Compare this treatment of the story from a “right-wing” media organisation to that meted out by a less openly slanted organisation such as Crikey, or a left-leaning outlet, The Guardian, which discuss the letters in their entirety and infer that the Palace was in the plot up to its neck.

Black Lives Matter

As far as the Covid story is concerned, the Murdoch media’s stance is equally interesting. Bear in mind the right-wing media had pressed, either openly or through its opinion writers, for hard lock-downs to be eased to help the economy. Until the Black Lives Matter rallies, that is, when the Murdoch press suddenly discovered that breaking lock-downs was irresponsible and required a heavy-handed response.

Victorian Labor Premier Dan Andrews was criticised for hurting the economy with lock-downs until it became more useful to attack him for permitting a resurgence in Covid cases. The Murdoch stable has been collectively straining at the leash to find a way of linking the Black Lives Matter rallies to the resurgence, but the evidence has stubbornly refused to fit the agenda.

Today the right-wing media decided it was sick of waiting. “Black Lives link to tower cluster”, was the headline on The Australian’s daily email digest, complete with a helpful photo that contained two people of colour. The next item in the digest was “NSW pub cluster linked to Victoria strain”, again with a person of colour in the accompanying photo.

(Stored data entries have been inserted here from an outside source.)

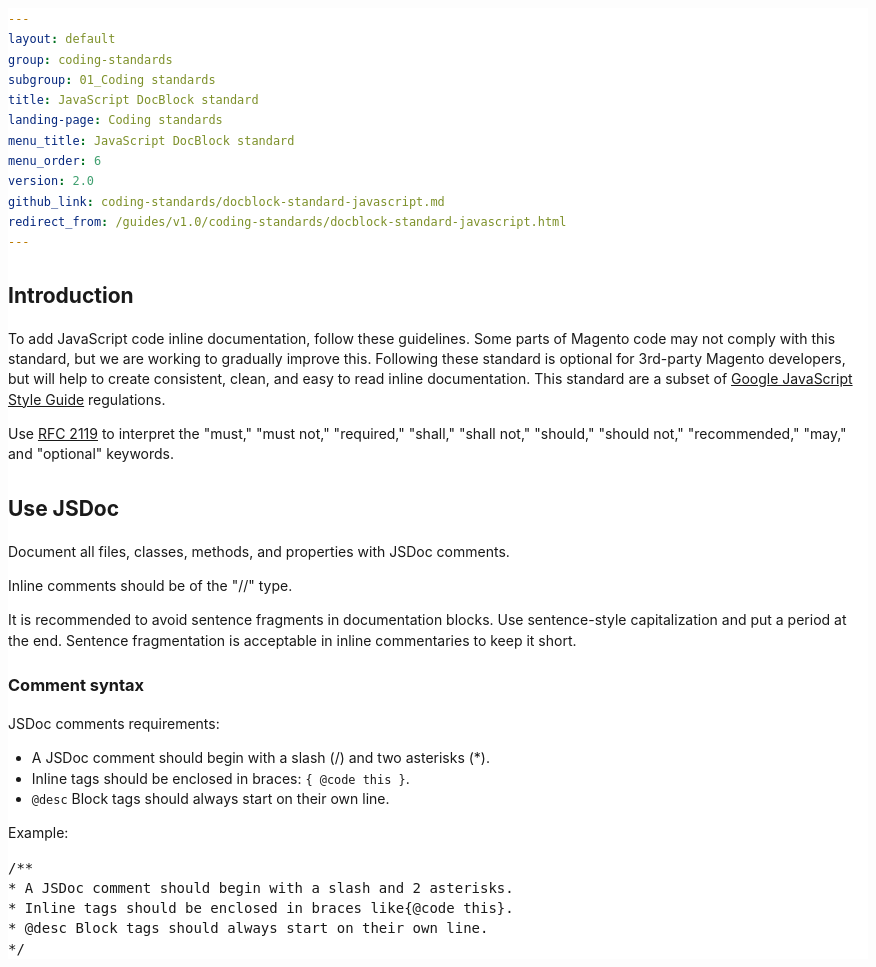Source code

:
```yaml
---
layout: default
group: coding-standards
subgroup: 01_Coding standards
title: JavaScript DocBlock standard
landing-page: Coding standards
menu_title: JavaScript DocBlock standard
menu_order: 6
version: 2.0
github_link: coding-standards/docblock-standard-javascript.md
redirect_from: /guides/v1.0/coding-standards/docblock-standard-javascript.html
---
```


<h2 id="frontend-dev-guide-javascript-js-coding-docblock-overview">Introduction</h2>

To add JavaScript code inline documentation, follow these guidelines. Some parts of Magento code may not comply with this standard, but we are working to gradually improve this. Following these standard is optional for 3rd-party Magento developers, but will help to create consistent, clean, and easy to read inline documentation.
This standard are a subset of <a href="https://google.github.io/styleguide/javascriptguide.xml" target="_blank">Google JavaScript Style Guide</a> regulations.

<p>Use <a href="http://www.ietf.org/rfc/rfc2119.txt" target="_blank">RFC 2119</a> to interpret the "must," "must not," "required," "shall," "shall not," "should," "should not," "recommended," "may," and "optional" keywords.</p>

<h2 id="frontend-dev-guide-javascript-js-coding-docblock-use">Use JSDoc</h2>

Document all files, classes, methods, and properties with JSDoc comments.

Inline comments should be of the "//" type.

It is recommended to avoid sentence fragments in documentation blocks. Use sentence-style capitalization and put a period at the end. Sentence fragmentation is acceptable in inline commentaries to keep it short.

<h3 id="frontend-dev-guide-javascript-js-coding-docblock-syntax">Comment syntax</h3>

JSDoc comments requirements:

*	A JSDoc comment should begin with a slash (/) and two asterisks (*).
*	Inline tags should be enclosed in braces: `{ @code this }`.
*	`@desc` Block tags should always start on their own line.

Example:

<pre>/**
*&nbsp;A&nbsp;JSDoc&nbsp;comment&nbsp;should&nbsp;begin&nbsp;with&nbsp;a&nbsp;slash&nbsp;and&nbsp;2&nbsp;asterisks.
*&nbsp;Inline&nbsp;tags&nbsp;should&nbsp;be&nbsp;enclosed&nbsp;in&nbsp;braces&nbsp;like{@code&nbsp;this}.
*&nbsp;@desc&nbsp;Block&nbsp;tags&nbsp;should&nbsp;always&nbsp;start&nbsp;on&nbsp;their&nbsp;own&nbsp;line.
*/
</pre>
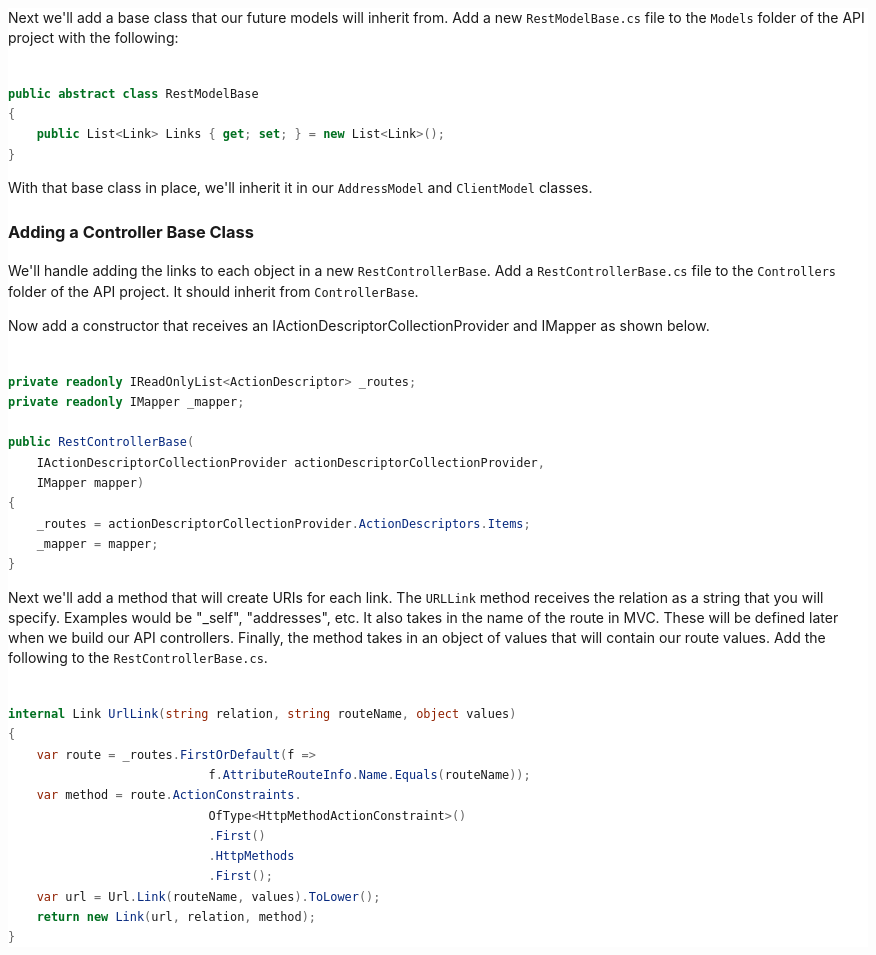 Next we'll add a base class that our future models will inherit from. Add a new `RestModelBase.cs` file to the `Models` folder of the API project with the following:

```csharp

public abstract class RestModelBase
{
    public List<Link> Links { get; set; } = new List<Link>();
}

```

With that base class in place, we'll inherit it in our `AddressModel` and `ClientModel` classes.

### Adding a Controller Base Class

We'll handle adding the links to each object in a new `RestControllerBase`. Add a `RestControllerBase.cs` file to the `Controllers` folder of the API project. It should inherit from `ControllerBase`.

Now add a constructor that receives an IActionDescriptorCollectionProvider and IMapper as shown below.

```csharp

private readonly IReadOnlyList<ActionDescriptor> _routes;
private readonly IMapper _mapper;

public RestControllerBase(
    IActionDescriptorCollectionProvider actionDescriptorCollectionProvider,
    IMapper mapper)
{
    _routes = actionDescriptorCollectionProvider.ActionDescriptors.Items;
    _mapper = mapper;
}

```

Next we'll add a method that will create URIs for each link. The `URLLink` method receives the relation as a string that you will specify. Examples would be "\_self", "addresses", etc. It also takes in the name of the route in MVC. These will be defined later when we build our API controllers. Finally, the method takes in an object of values that will contain our route values. Add the following to the `RestControllerBase.cs`.

```csharp

internal Link UrlLink(string relation, string routeName, object values)
{
    var route = _routes.FirstOrDefault(f =>
                            f.AttributeRouteInfo.Name.Equals(routeName));
    var method = route.ActionConstraints.
                            OfType<HttpMethodActionConstraint>()
                            .First()
                            .HttpMethods
                            .First();
    var url = Url.Link(routeName, values).ToLower();
    return new Link(url, relation, method);
}

```
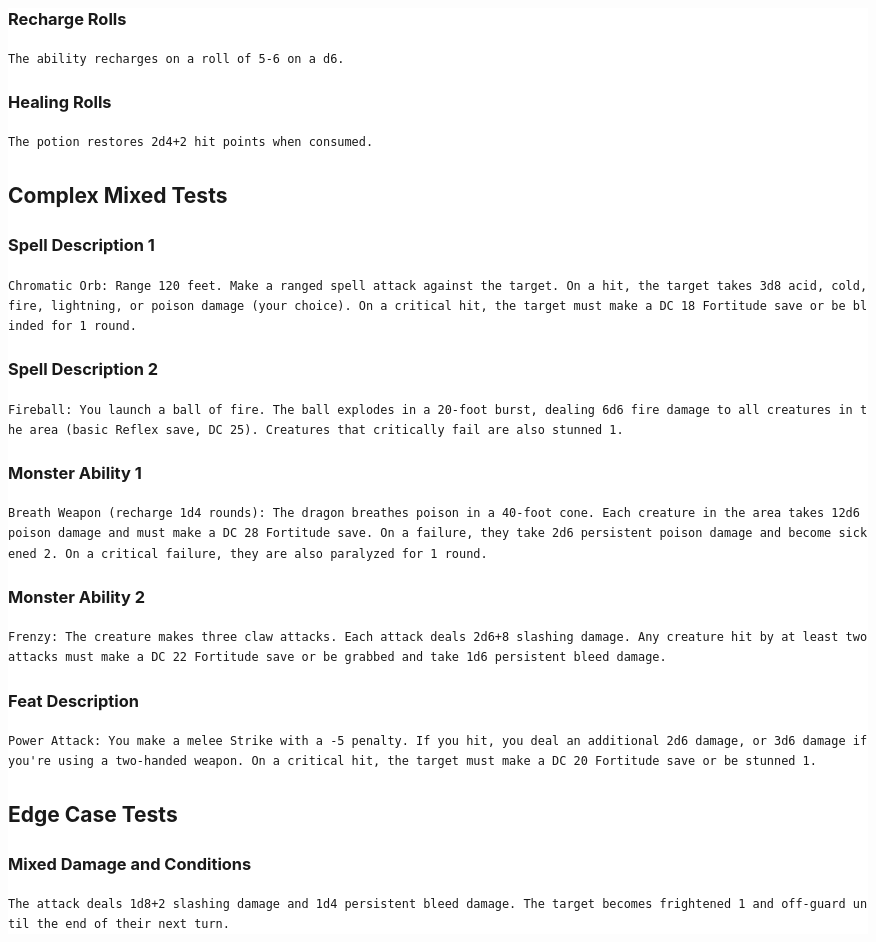 ### Recharge Rolls
```
The ability recharges on a roll of 5-6 on a d6.
```

### Healing Rolls
```
The potion restores 2d4+2 hit points when consumed.
```

## Complex Mixed Tests

### Spell Description 1
```
Chromatic Orb: Range 120 feet. Make a ranged spell attack against the target. On a hit, the target takes 3d8 acid, cold, fire, lightning, or poison damage (your choice). On a critical hit, the target must make a DC 18 Fortitude save or be blinded for 1 round.
```

### Spell Description 2
```
Fireball: You launch a ball of fire. The ball explodes in a 20-foot burst, dealing 6d6 fire damage to all creatures in the area (basic Reflex save, DC 25). Creatures that critically fail are also stunned 1.
```

### Monster Ability 1
```
Breath Weapon (recharge 1d4 rounds): The dragon breathes poison in a 40-foot cone. Each creature in the area takes 12d6 poison damage and must make a DC 28 Fortitude save. On a failure, they take 2d6 persistent poison damage and become sickened 2. On a critical failure, they are also paralyzed for 1 round.
```

### Monster Ability 2
```
Frenzy: The creature makes three claw attacks. Each attack deals 2d6+8 slashing damage. Any creature hit by at least two attacks must make a DC 22 Fortitude save or be grabbed and take 1d6 persistent bleed damage.
```

### Feat Description
```
Power Attack: You make a melee Strike with a -5 penalty. If you hit, you deal an additional 2d6 damage, or 3d6 damage if you're using a two-handed weapon. On a critical hit, the target must make a DC 20 Fortitude save or be stunned 1.
```

## Edge Case Tests

### Mixed Damage and Conditions
```
The attack deals 1d8+2 slashing damage and 1d4 persistent bleed damage. The target becomes frightened 1 and off-guard until the end of their next turn.
```
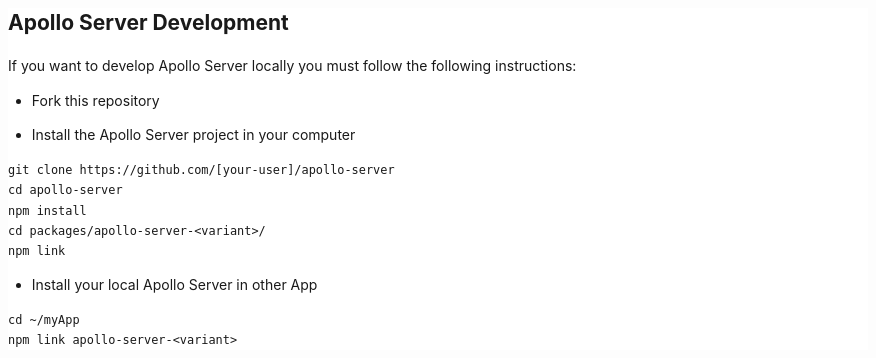 
## Apollo Server Development

If you want to develop Apollo Server locally you must follow the following instructions:

* Fork this repository

* Install the Apollo Server project in your computer

```
git clone https://github.com/[your-user]/apollo-server
cd apollo-server
npm install
cd packages/apollo-server-<variant>/
npm link
```

* Install your local Apollo Server in other App

```
cd ~/myApp
npm link apollo-server-<variant>
```
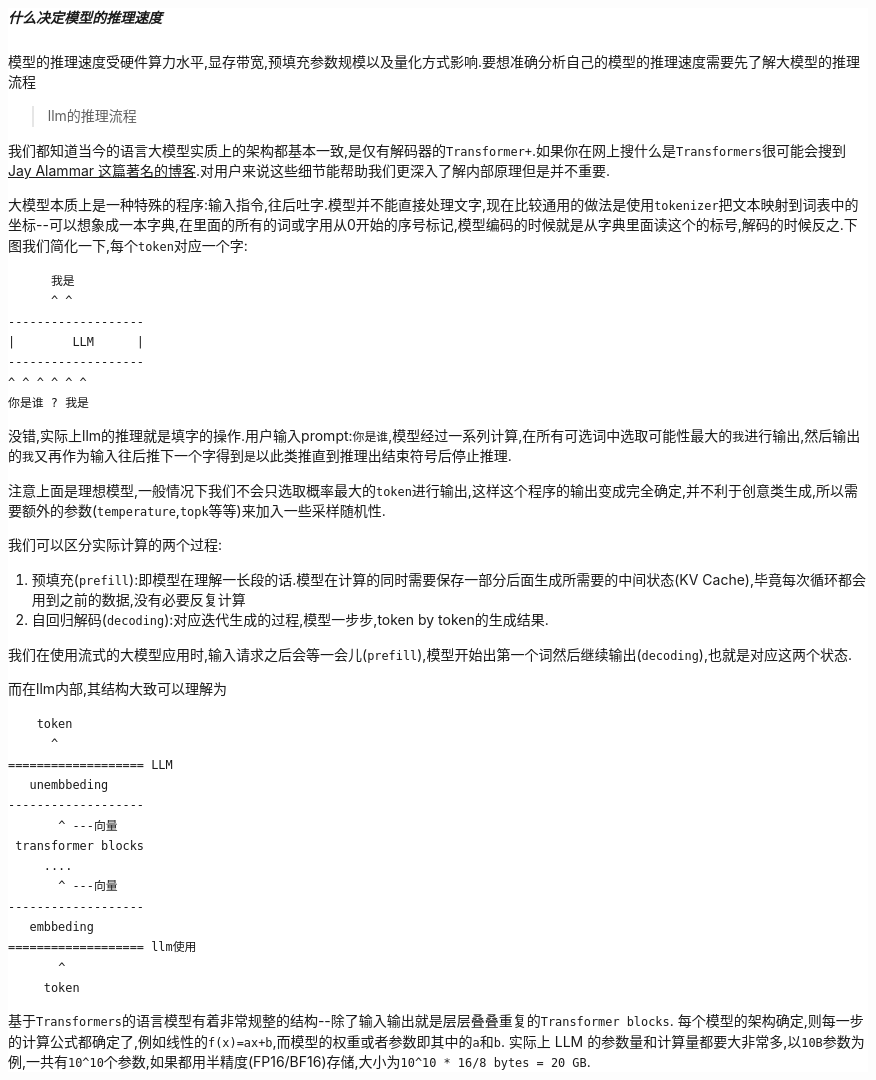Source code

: ##### 什么决定模型的推理速度

模型的推理速度受硬件算力水平,显存带宽,预填充参数规模以及量化方式影响.要想准确分析自己的模型的推理速度需要先了解大模型的推理流程

> llm的推理流程

我们都知道当今的语言大模型实质上的架构都基本一致,是仅有解码器的`Transformer+`.如果你在网上搜什么是`Transformers`很可能会搜到[Jay Alammar 这篇著名的博客](https://jalammar.github.io/illustrated-transformer/).对用户来说这些细节能帮助我们更深入了解内部原理但是并不重要.

大模型本质上是一种特殊的程序:输入指令,往后吐字.模型并不能直接处理文字,现在比较通用的做法是使用`tokenizer`把文本映射到词表中的坐标--可以想象成一本字典,在里面的所有的词或字用从0开始的序号标记,模型编码的时候就是从字典里面读这个的标号,解码的时候反之.下图我们简化一下,每个`token`对应一个字:

```text
      我是
      ^ ^
-------------------
|        LLM      |
-------------------
^ ^ ^ ^ ^ ^
你是谁 ? 我是
```

没错,实际上llm的推理就是填字的操作.用户输入prompt:`你是谁`,模型经过一系列计算,在所有可选词中选取可能性最大的`我`进行输出,然后输出的`我`又再作为输入往后推下一个字得到`是`以此类推直到推理出结束符号后停止推理.

注意上面是理想模型,一般情况下我们不会只选取概率最大的`token`进行输出,这样这个程序的输出变成完全确定,并不利于创意类生成,所以需要额外的参数(`temperature`,`topk`等等)来加入一些采样随机性.

我们可以区分实际计算的两个过程:

1. 预填充(`prefill`):即模型在理解一长段的话.模型在计算的同时需要保存一部分后面生成所需要的中间状态(KV Cache),毕竟每次循环都会用到之前的数据,没有必要反复计算
2. 自回归解码(`decoding`):对应迭代生成的过程,模型一步步,token by token的生成结果.

我们在使用流式的大模型应用时,输入请求之后会等一会儿(`prefill`),模型开始出第一个词然后继续输出(`decoding`),也就是对应这两个状态.

而在llm内部,其结构大致可以理解为

```text
    token
      ^
=================== LLM
   unembbeding
-------------------
       ^ ---向量
 transformer blocks
     ....
       ^ ---向量
-------------------
   embbeding
=================== llm使用
       ^
     token
```

基于`Transformers`的语言模型有着非常规整的结构--除了输入输出就是层层叠叠重复的`Transformer blocks`.
每个模型的架构确定,则每一步的计算公式都确定了,例如线性的`f(x)=ax+b`,而模型的权重或者参数即其中的`a`和`b`.
实际上 LLM 的参数量和计算量都要大非常多,以`10B`参数为例,一共有`10^10`个参数,如果都用半精度(FP16/BF16)存储,大小为`10^10 * 16/8 bytes = 20 GB`.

If you looked at Crikey’s morning digest you would have read that health authorities had stated that the people involved ” were respectively ‘not infectious at the time of the rally’ and ‘not thought to have acquired the infection from the protest'”. Cheekily, Crikey declared that it had “every faith that circuitous, some might say deeply tenuous link will be treated for what it is over at News Corp”. It certainly got that right!

People read headlines and look at pictures. Propagandists and journalists know this. That’s why they sometimes use misleading words and images to create impressions that are at odds with observable evidence.

If you really want to form reasonable opinions about current events, you can’t afford to simply skim tricky headlines and digests, and you should probably think seriously about whether certain media deserve any place at all on your reading list.